### EXCERPT TO READ
● ● ● ● ●

Chapter 1 — The Five Log Levels
| Level | When to Use | Numeric Value |
|---|---|---|
DEBUG | Low-level detail: variable values, loop iterations | 10 |
INFO | Confirm things are working as expected | 20 |
WARNING | Something unexpected, but still running | 30 |
ERROR | A function failed; something is broken | 40 |
CRITICAL | App-wide failure, must stop or alert | 50 |
If you set level to INFO, you see INFO, WARNING, ERROR, CRITICAL — but NOT DEBUG. Think of it like a volume dial: turn it up (towards DEBUG) for more detail, turn it down (towards ERROR) for less noise.
Chapter 2 — The Four Building Blocks
The logging system has four components that form a pipeline:
Your code
↓ logger.info("message")
Logger ← you create one per module
↓
Handler ← WHERE to send it (console, file, network)
↓
Formatter ← WHAT it looks like (timestamp, level, message)
↓
Output (stdout / file / etc.)
- Logger: The object your code talks to directly. One per module.
- Handler: Sends records somewhere (console =
StreamHandler, file =FileHandler). - Formatter: Formats the message string.
- Filter: Optional fine-grained control over which messages pass.
Chapter 3 — Quickstart: Root Logger
The simplest possible logging — use Python’s root logger directly via basicConfig():
import logging
logging.basicConfig(
level=logging.INFO,
format="%(asctime)s | %(levelname)s | %(message)s"
)
logging.info("Script started.")
logging.warning("This is a warning.")
logging.error("Something went wrong.")
Output:
2026-04-15 10:00:01,123 | INFO | Script started.
2026-04-15 10:00:01,124 | WARNING | This is a warning.
2026-04-15 10:00:01,125 | ERROR | Something went wrong.

● ● ● ● ●

### DATA
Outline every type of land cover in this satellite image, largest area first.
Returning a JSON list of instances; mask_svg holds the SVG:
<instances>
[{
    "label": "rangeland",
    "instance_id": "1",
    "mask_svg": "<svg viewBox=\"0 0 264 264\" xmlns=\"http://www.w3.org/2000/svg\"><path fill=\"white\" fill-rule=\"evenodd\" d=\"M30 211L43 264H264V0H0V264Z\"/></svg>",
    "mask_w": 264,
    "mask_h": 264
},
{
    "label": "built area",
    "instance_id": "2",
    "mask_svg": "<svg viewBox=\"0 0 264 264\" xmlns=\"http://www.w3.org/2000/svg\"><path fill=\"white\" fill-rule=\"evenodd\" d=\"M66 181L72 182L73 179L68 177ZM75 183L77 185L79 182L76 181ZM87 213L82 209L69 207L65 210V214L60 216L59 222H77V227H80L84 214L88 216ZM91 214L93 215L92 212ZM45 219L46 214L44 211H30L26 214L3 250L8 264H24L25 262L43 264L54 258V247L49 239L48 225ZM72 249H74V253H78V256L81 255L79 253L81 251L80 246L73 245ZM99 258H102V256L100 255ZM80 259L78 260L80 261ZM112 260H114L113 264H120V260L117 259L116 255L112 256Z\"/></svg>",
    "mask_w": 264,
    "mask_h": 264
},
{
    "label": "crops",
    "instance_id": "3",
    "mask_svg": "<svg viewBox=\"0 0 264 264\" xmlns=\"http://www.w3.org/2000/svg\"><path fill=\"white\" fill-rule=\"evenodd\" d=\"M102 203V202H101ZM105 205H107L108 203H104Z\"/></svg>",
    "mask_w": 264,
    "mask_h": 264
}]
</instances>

● ● ● ● ●

### TASKS TO COMPLETE
1. Translate this sentence from the Python logging guide into Spanish: "If you set level to INFO, you see INFO, WARNING, ERROR, CRITICAL — but NOT DEBUG."
2. Please pick up the Python logging guide after its last output line and keep writing.
The rows have no connection to the Python logging guide.

### ANSWERS TO THE EXERCISE
1. Si configuras el nivel en INFO, ves INFO, WARNING, ERROR, CRITICAL — pero NO DEBUG.

2.
basicConfig() can only be called once effectively — subsequent calls are ignored if the root logger already has handlers.
Chapter 4 — Module Logger Pattern (Recommended)
Instead of using the root logger directly, create a logger named after your module using __name__. This is the correct pattern for any reusable module:
import logging
# This creates a logger named "my_module" when the file is my_module.py
logger = logging.getLogger(__name__)
Why __name__? When Python runs my_module.py, __name__ is "my_module". When it runs utils/helpers.py, __name__ is "utils.helpers". This means log messages automatically tell you which module produced them.
This creates a hierarchy:
root
└── my_module
└── my_module.submodule
A child logger inherits the level and handlers of its parent unless configured otherwise.
Chapter 5 — Practical Pandas Example
Here is a real example: a pandas ETL function that reads, filters, and writes a CSV.
Without logging (before)
import pandas as pd
def process_sales(input_path, output_path):
print("Reading file...")
df = pd.read_csv(input_path)
print(f"Rows loaded: {len(df)}")
df = df[df["Region"] == "India"]
print(f"Rows after filter: {len(df)}")
df.to_csv(output_path, index=False)
print("File written.")
With logging (after)
import logging
import pandas as pd
logger = logging.getLogger(__name__)
def process_sales(input_path: str, output_path: str) -> None:
logger.info("Reading file: %s", input_path)
df = pd.read_csv(input_path)
logger.info("Rows loaded: %d", len(df))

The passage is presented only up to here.